====== Fragmento proporcionado

Existe una diferencia sustancial entre la nota al pie del investigador y la del traductor. Hay puntos en común que, sin embargo, las ligan a esa tradición: confieren al traductor un aire de autoridad y legitiman la elección. Lo cierto es que si algo requiere demasiadas explicaciones quiere decir que no se explica suficientemente por sí mismo, que no se está dirigiendo al lector de un modo claro. En teoría, el traductor, si algo hace, es tomar decisiones continuamente. Las palabras poseen matices de sentido imposibles de trasladar de una lengua a otra, de modo que el traductor debe, está obligado, a “decidir” cuál de las palabras de las que dispone su batería lingüística es la más cercana, cuál puede reemplazar a la original. Son continuos actos de determinación interior, que le hacen creer que esa, su decisión, es la más acertada, y que es probable que su presencia en el texto suscite una serie finita de complejas asociaciones y cambios de matiz a las palabras y las ideas venideras.
No entra en juego aquí la sencillez o la complejidad de la solución, sino su “naturalidad”. Dicha “naturalidad” es tal confrontada con el texto, es decir, la expresión debe ser “natural” en la misma medida en que la expresión original lo es. Así entendida, la naturalidad de la traducción comprende también la “antinaturalidad” cuando la expresión original es antinatural. Al toparse con palabras o expresiones “complejas” (difíciles de traducir), el traductor tiende a no resignarse a la pérdida de sentido que implica vaciar las palabras o las expresiones de todo su complejo sentido, “filtrándolas”, “tamizándolas”, dejando en la superficie lo que a su vista es el despojo raquítico, la radiografía, la reproducción desenfocada de la imagen original, rica y múltiple, intrincada y diversa.

============

Actividad 1: Reproduce sin cambios el pasaje del fragmento sobre la traducción que va de "No entra en" a "intrincada y diversa.".
Actividad 2: Según el fragmento sobre la traducción, ¿qué efectos tienen los puntos en común entre la nota al pie del investigador y la del traductor?

====== Material para revisar

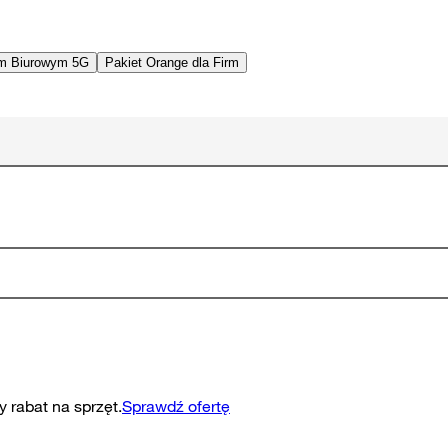
em Biurowym 5G
Pakiet Orange dla Firm
 rabat na sprzęt.
Sprawdź ofertę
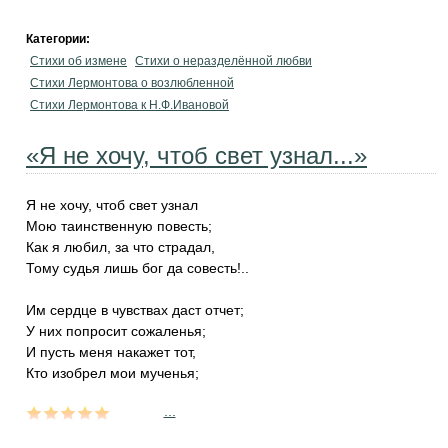
Категории:
Стихи об измене
Стихи о неразделённой любви
Стихи Лермонтова о возлюбленной
Стихи Лермонтова к Н.Ф.Ивановой
«Я не хочу, чтоб свет узнал...»
Я не хочу, чтоб свет узнал
Мою таинственную повесть;
Как я любил, за что страдал,
Тому судья лишь бог да совесть!..
Им сердце в чувствах даст отчет;
У них попросит сожаленья;
И пусть меня накажет тот,
Кто изобрел мои мученья;
...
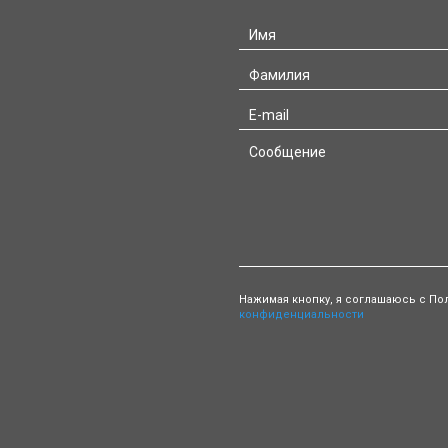
Нажимая кнопку, я соглашаюсь с По
конфиденциальности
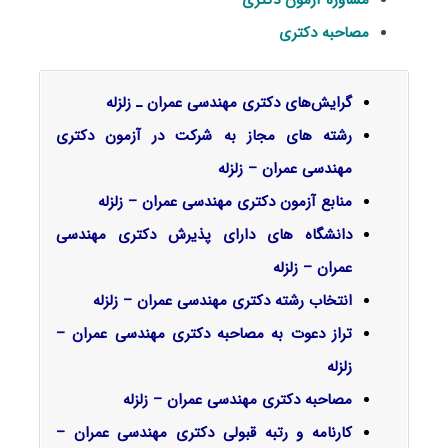
مشاوره آزمون دکتری
مصاحبه دکتری
گرایش‌های دکتری ﻣﻬﻨﺪسی ﻋﻤﺮان ـ زﻟﺰﻟﻪ
رشته های مجاز به شرکت در آزمون دکتری
مهندسی عمران – زلزله
منابع آزمون دکتری مهندسی عمران – زلزله
دانشگاه های دارای پذیرش دکتری مهندسی
عمران – زلزله
انتخاب رشته دکتری مهندسی عمران – زلزله
تراز دعوت به مصاحبه دکتری مهندسی عمران –
زلزله
مصاحبه دکتری مهندسی عمران – زلزله
کارنامه و رتبه قبولی دکتری مهندسی عمران –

============

Respuesta escrita 1:
No entra en juego aquí la sencillez o la complejidad de la solución, sino su “naturalidad”. Dicha “naturalidad” es tal confrontada con el texto, es decir, la expresión debe ser “natural” en la misma medida en que la expresión original lo es. Así entendida, la naturalidad de la traducción comprende también la “antinaturalidad” cuando la expresión original es antinatural. Al toparse con palabras o expresiones “complejas” (difíciles de traducir), el traductor tiende a no resignarse a la pérdida de sentido que implica vaciar las palabras o las expresiones de todo su complejo sentido, “filtrándolas”, “tamizándolas”, dejando en la superficie lo que a su vista es el despojo raquítico, la radiografía, la reproducción desenfocada de la imagen original, rica y múltiple, intrincada y diversa.

Respuesta escrita 2: Confieren al traductor un aire de autoridad y legitiman la elección.